>> begin SUPPLIED ENTRIES
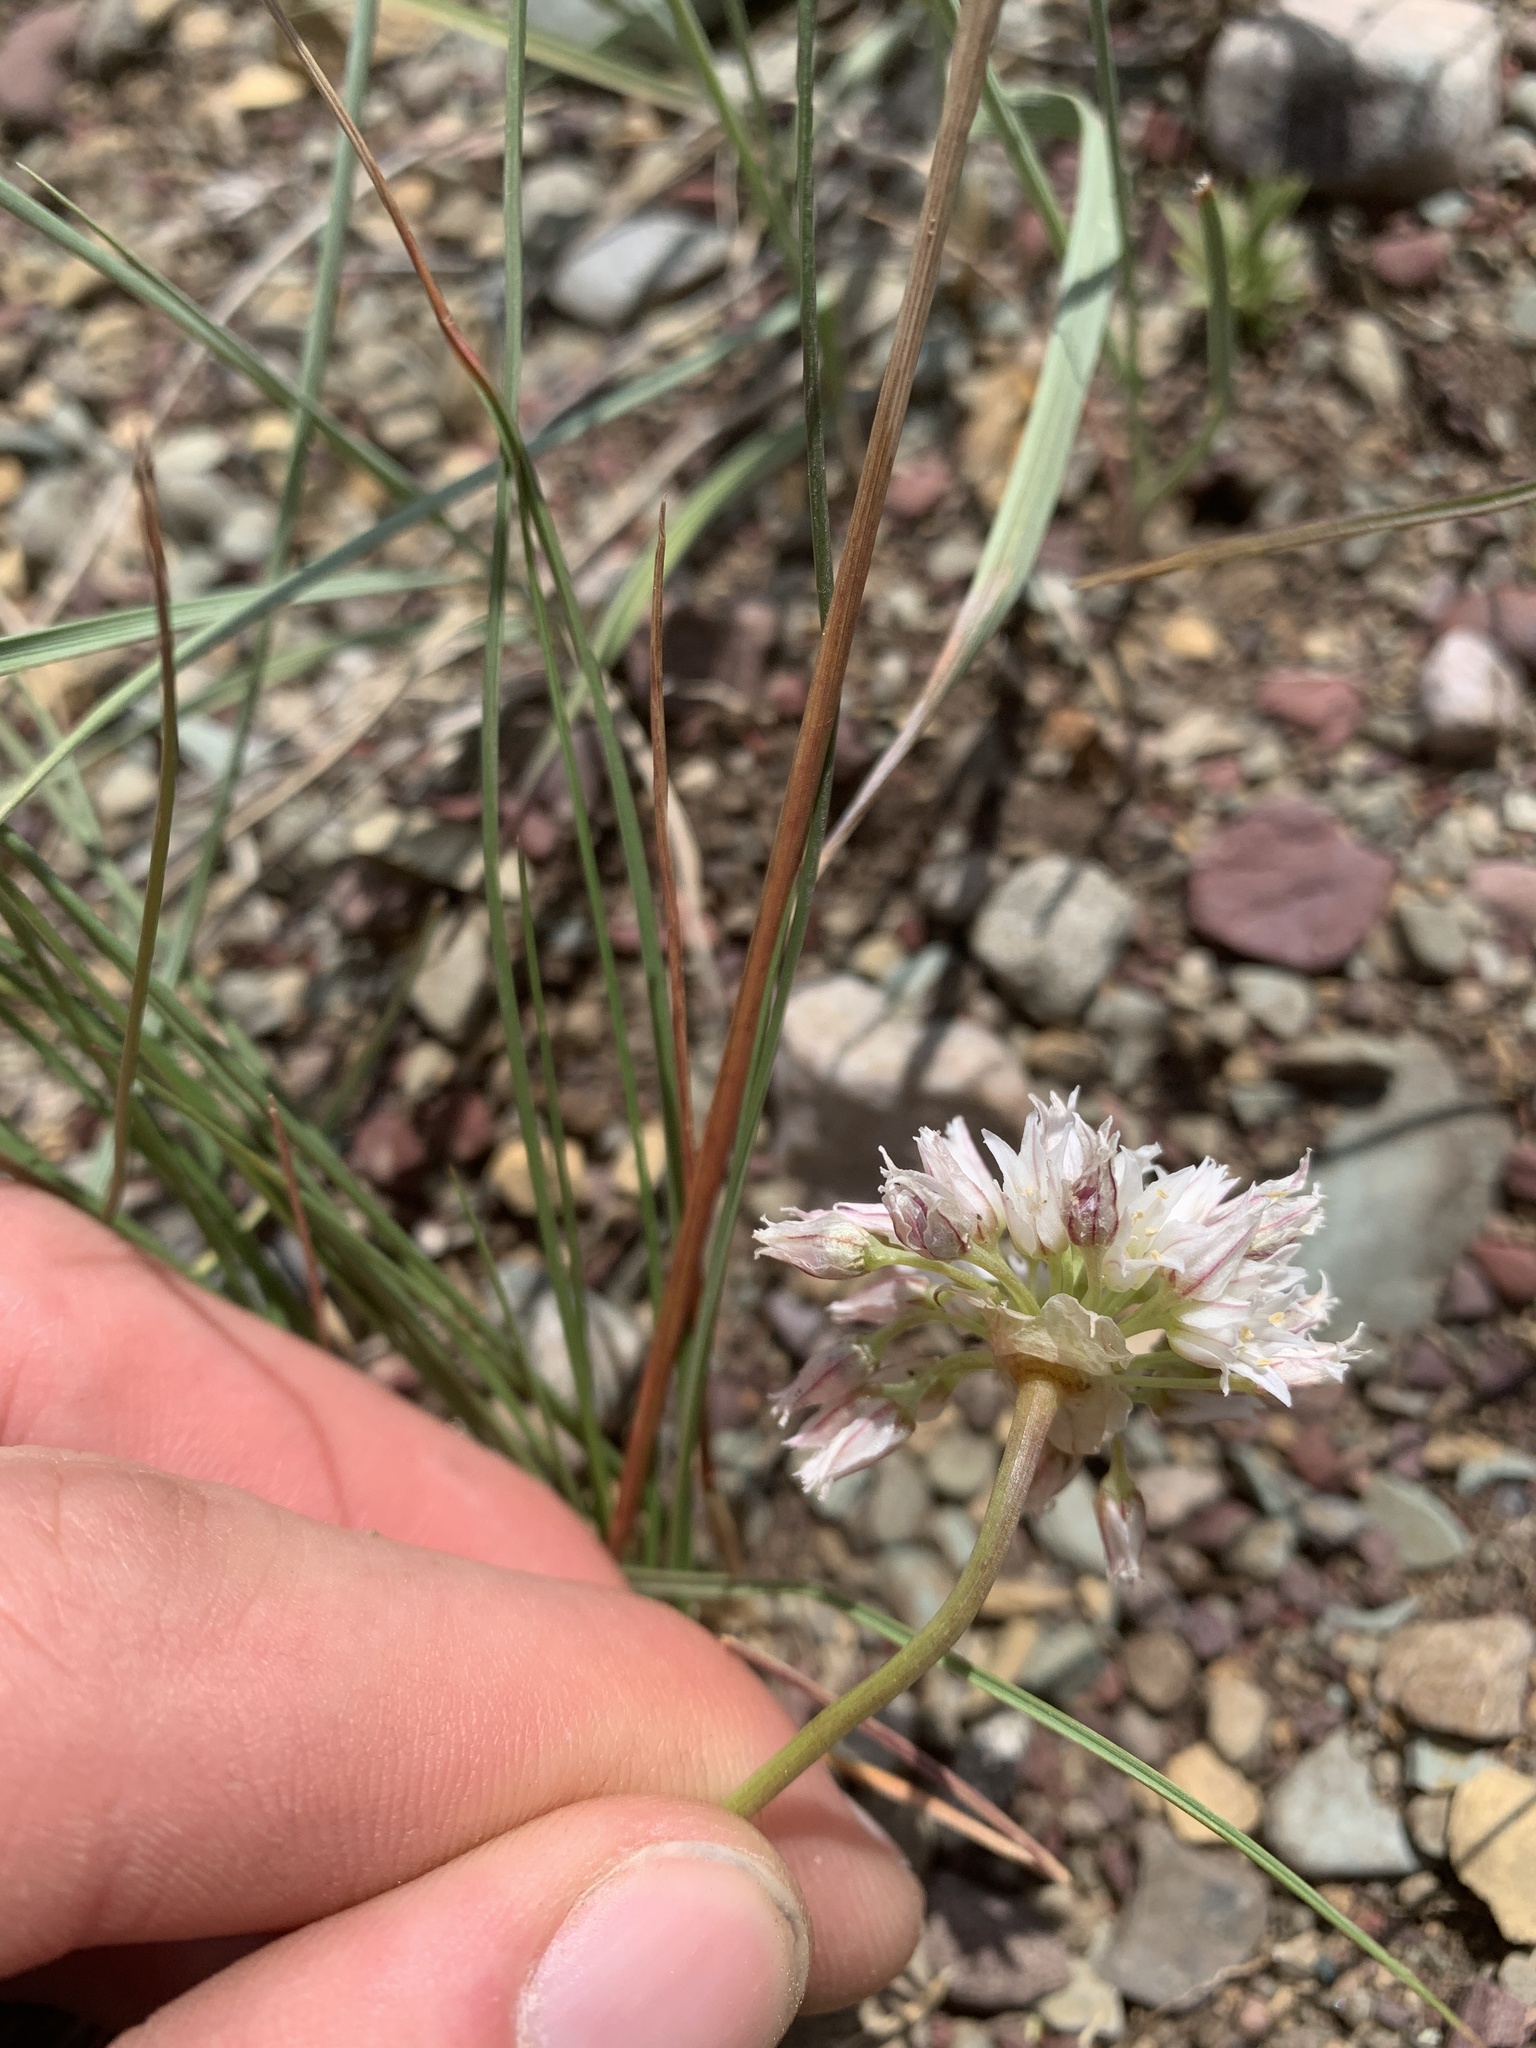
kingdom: Plantae
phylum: Tracheophyta
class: Liliopsida
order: Asparagales
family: Amaryllidaceae
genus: Allium
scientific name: Allium textile
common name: Prairie onion
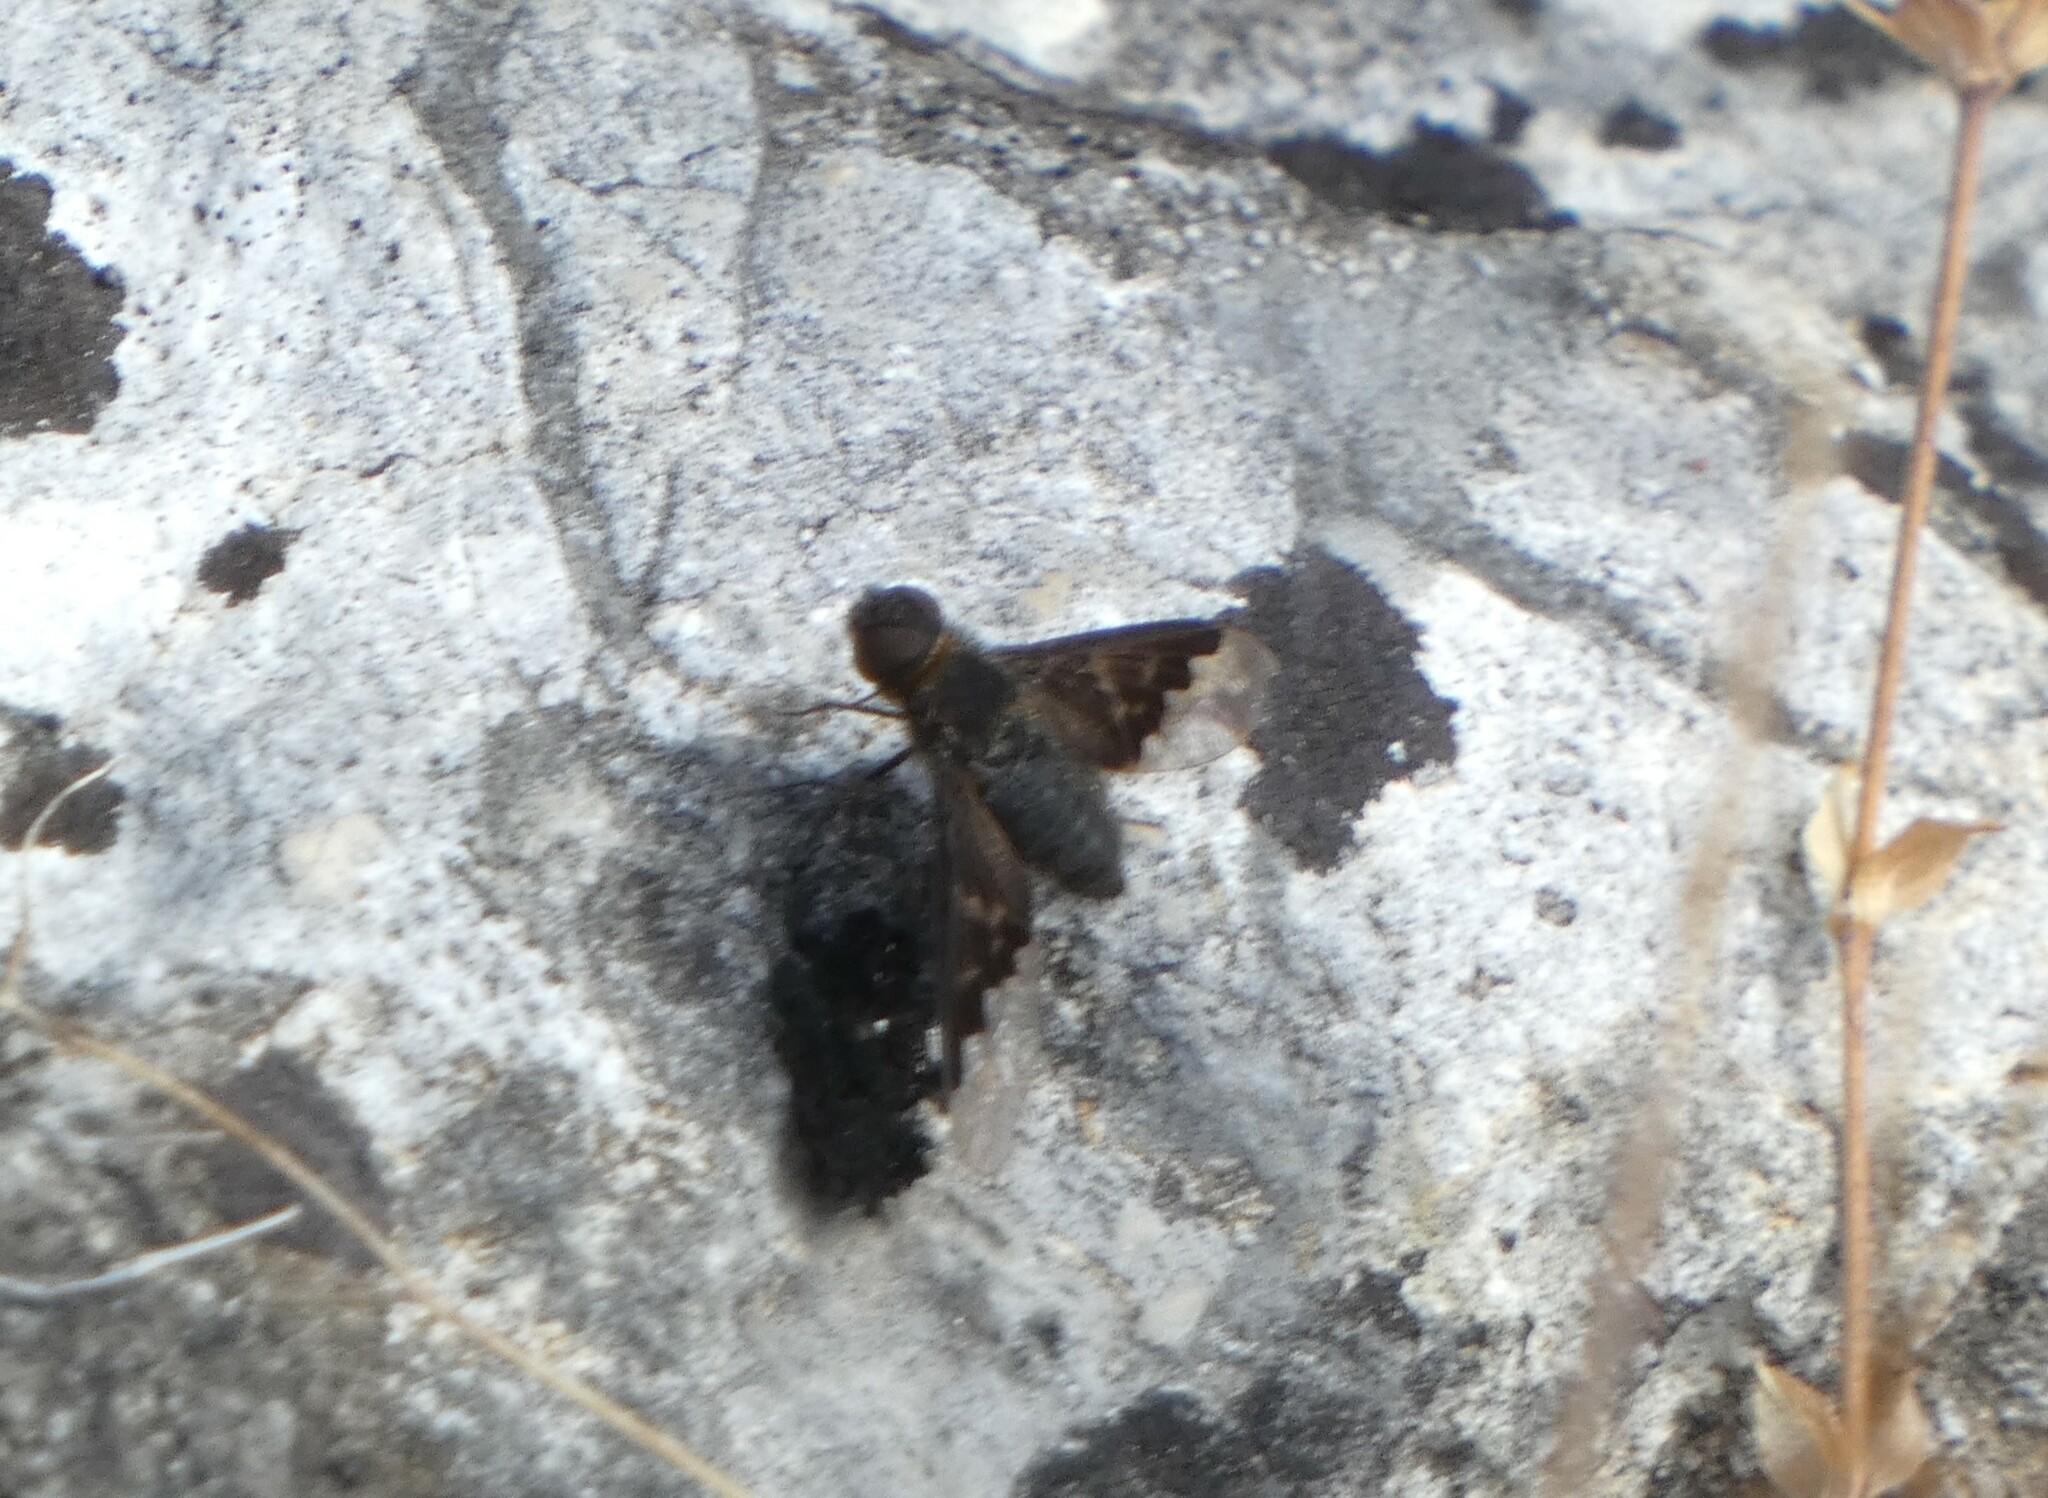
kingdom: Animalia
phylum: Arthropoda
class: Insecta
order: Diptera
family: Bombyliidae
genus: Hemipenthes
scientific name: Hemipenthes morio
>> end SUPPLIED ENTRIES
PROBLEM TO WORK ON:
Rewrite every line of the entries above with "scientific name" replaced by "binomial" and nothing else altered. Omit the pictures from your answer.

SOLUTION TO THIS PROBLEM:
kingdom: Plantae
phylum: Tracheophyta
class: Liliopsida
order: Asparagales
family: Amaryllidaceae
genus: Allium
binomial: Allium textile
common name: Prairie onion
kingdom: Animalia
phylum: Arthropoda
class: Insecta
order: Diptera
family: Bombyliidae
genus: Hemipenthes
binomial: Hemipenthes morio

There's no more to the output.